DUBLIN –– Narrow streets are lined with traditional Irish pubs, each with Guinness on tap and fish ‘n’ chips in the fryer. With St. Patrick’s Day just days away, shamrock-clad tourists spill out of classic spots like the famous Temple Bar and O’Donoghue’s Pub.

It’s a stereotypical portrait of Dublin, and in many ways it’s not far off. But scratch the surface of traditional Irish fare and there is a diverse and sprawling food scene across Ireland, one that often takes the cues from classic Irish staples.

In Stephen’s Green neighborhood of Dublin, Cornucopia is nestled quietly on a street lined with busy bars and shops. Stepping inside the midsize restaurant is reminiscent of a grandmother’s kitchen, decorated with floral wallpaper and little wooden tables. But Cornucopia is best known for their entirely vegetarian menu that also features a generous amount of gluten-free and vegan options.

Their vegan shepherd’s pie was a cozy and guilt-free update on a classic Irish meal. In many ways Cornucopia is emblematic of Ireland’s food scene, which takes traditional Irish food –– potatoes, cheeses and bread –– and reimagines them.

The Big Blue Bus, an open-air beer garden, sells pizza out of a converted double-decker bus. The space feels utilitarian, pragmatic and, well, cool. Hipsters lounge in the garden, drinking local craft beers and smoking cigarettes. If you want to get a spot on the top of the bus, book it in advance.

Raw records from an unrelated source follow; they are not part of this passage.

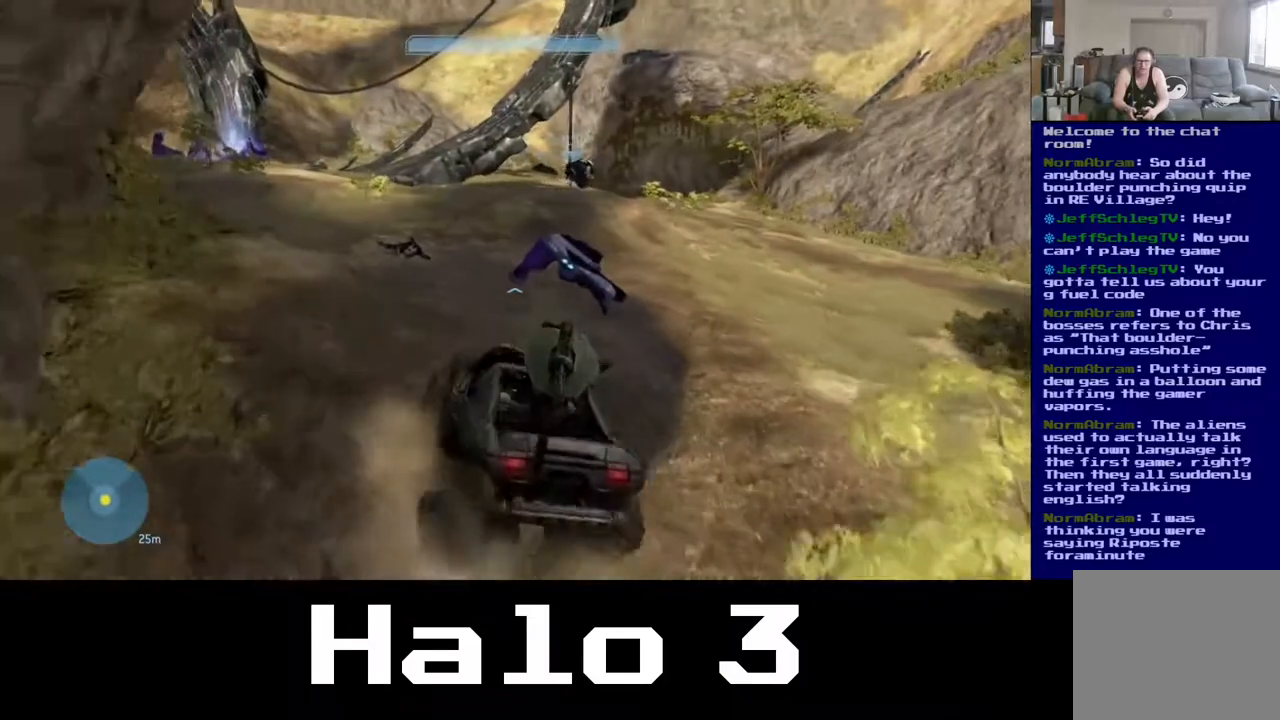
{"dt_ms": 500, "buttons": [], "left_stick": "up", "right_stick": "center", "events": [[17, "left_stick", "up"]]}
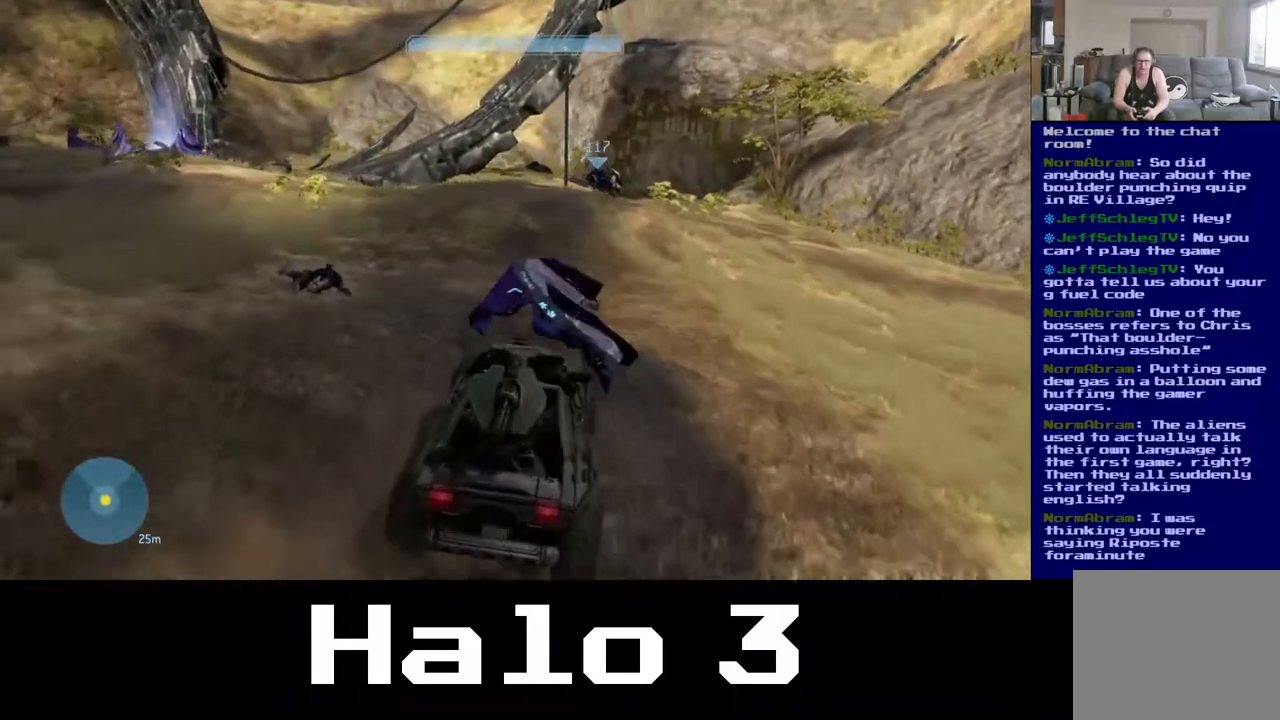
{"dt_ms": 500, "buttons": [], "left_stick": "up", "right_stick": "center", "events": [[83, "right_stick", "right"], [300, "right_stick", "center"]]}
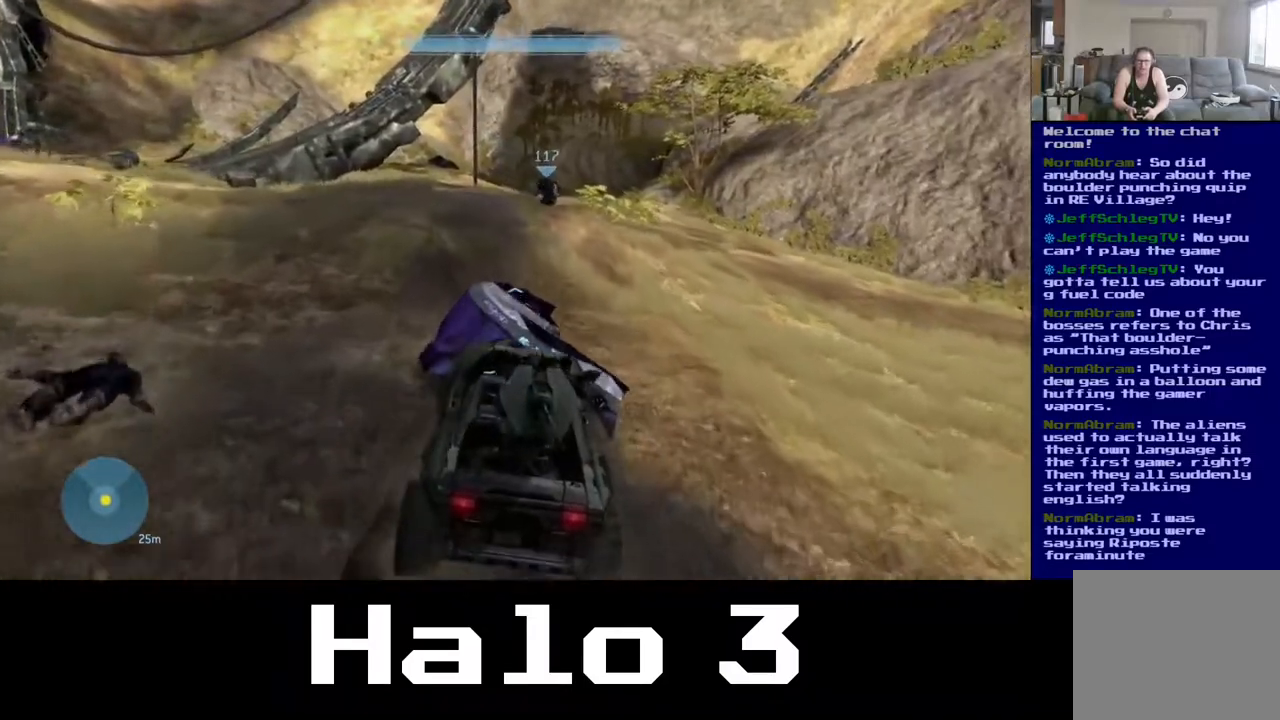
{"dt_ms": 500, "buttons": [], "left_stick": "up", "right_stick": "center", "events": []}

In the downtown Temple Bar district, The Porterhouse, which calls itself Ireland’s first brewpub, offers a variety of stouts, ales and lagers. The brewery opened in 1996 when Guinness, whose massive facility sits right across the river, dominated the Irish Stout market. One of their beers, the Oyster Stout, is brewed with fresh oysters –– not immediately discernible but gives a Guinness-esque beer a smoother, sweeter finish.

But no number of hip and trendy places could stop us from indulging in more than a few orders of fish ‘n’ chips.